Griffin has falsely claimed there are thousands of parents in Alaska who are on waiting lists to get their kids into charter schools, echoing the misinformation spread by Education Commissioner Deena Bishop, Dunleavy and others.

“Huge waiting lists of thousands of parents who are eager to participate in Alaska's innovative and successful public charter school models are frustrated because of statutory barriers that inhibit the growth of popular public charter programs,” Griffin wrote in a personal press release he distributed in mid-March.

Griffin was a founder and co-treasurer of the Dunleavy shadow campaign in 2018. He was co-treasurer of the Stand Tall With Mike group created to oppose the Dunleavy recall.

There is no doubt that Dunleavy, Griffin and others see the creation of statewide charter schools, which would act like correspondence schools, as a way to direct more public money into private schools.

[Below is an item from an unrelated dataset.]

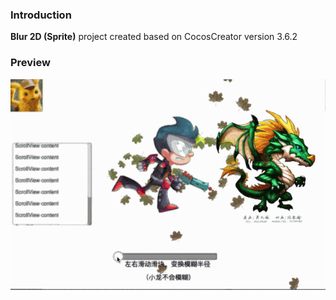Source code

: ### Introduction
**Blur 2D (Sprite)** project created based on CocosCreator version 3.6.2

### Preview
![image](../../../gif/202212/2022120201.gif)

While the landmark court ruling declaring the current school allotment rules unconstitutional plays out in court, Dunleavy and Griffin remain leading advocates for pushing more public resources to private schools.

Griffin is a board member of the far-right Alaska Policy Forum, which lists him as its “senior education research fellow.” He did not mention the Alaska Policy Forum on his resume submitted to legislators, referring to his volunteer senior education research fellow position as “my other hat.”

He told the House committee that he did not know what position the Alaska Policy Forum takes on K-12 education.

The senior education research fellow knows full well that the position is that the state should spend a lot less money and have students earn higher scores on standardized tests. He shouldn’t be afraid to admit this point of view.

He makes it a habit to cherry-pick statistics and occasionally manufactures his own, mixing and matching to sell his case. He regularly misuses the state results from the National Assessment of Educational Progress as an accurate measurement of public school performance.

 “Alaska’s public schools are not underfunded–they are not run efficiently because they are a monopoly,” Griffin wrote for the Alaska Policy Forum on June 29, 2014.

Griffin wrote two months ago that Alaska schools do not need an increase in funding—a claim he has been repeating for more than a decade—schools just need to spend money in different ways that he doesn’t identify to get better results.

“While our funding is adequate, results are still disappointing,” he wrote this February.

“Alaska does not have a K-12 funding problem. We have a resource allocation problem,” he wrote in another piece in February.

At his House confirmation hearing April 17, Griffin did not repeat those claims. He said, “We have had flat funding and I support increasing K-12 funding because of that.”

Griffin has yet to have a Senate confirmation hearing, which is scheduled for Monday, April 29.